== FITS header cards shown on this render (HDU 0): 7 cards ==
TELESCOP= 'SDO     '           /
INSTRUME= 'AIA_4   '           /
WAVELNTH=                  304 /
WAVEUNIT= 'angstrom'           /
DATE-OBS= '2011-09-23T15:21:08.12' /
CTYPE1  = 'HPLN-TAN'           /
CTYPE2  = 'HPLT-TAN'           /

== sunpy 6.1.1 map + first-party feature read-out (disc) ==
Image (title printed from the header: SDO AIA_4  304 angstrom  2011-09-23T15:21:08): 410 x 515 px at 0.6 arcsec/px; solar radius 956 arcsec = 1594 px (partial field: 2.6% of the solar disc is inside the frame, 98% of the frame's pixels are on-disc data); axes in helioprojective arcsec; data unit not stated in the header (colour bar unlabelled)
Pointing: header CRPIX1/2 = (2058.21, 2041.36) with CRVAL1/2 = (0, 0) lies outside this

**EXERCISE OBJECTIVE:** Convert the lines above into a numbered list, leaving out any blank lines.

**OUTPUT OF THE EXERCISE:**
1. == FITS header cards shown on this render (HDU 0): 7 cards ==
2. TELESCOP= 'SDO     '           /
3. INSTRUME= 'AIA_4   '           /
4. WAVELNTH=                  304 /
5. WAVEUNIT= 'angstrom'           /
6. DATE-OBS= '2011-09-23T15:21:08.12' /
7. CTYPE1  = 'HPLN-TAN'           /
8. CTYPE2  = 'HPLT-TAN'           /
9. == sunpy 6.1.1 map + first-party feature read-out (disc) ==
10. Image (title printed from the header: SDO AIA_4  304 angstrom  2011-09-23T15:21:08): 410 x 515 px at 0.6 arcsec/px; solar radius 956 arcsec = 1594 px (partial field: 2.6% of the solar disc is inside the frame, 98% of the frame's pixels are on-disc data); axes in helioprojective arcsec; data unit not stated in the header (colour bar unlabelled)
11. Pointing: header CRPIX1/2 = (2058.21, 2041.36) with CRVAL1/2 = (0, 0) lies outside this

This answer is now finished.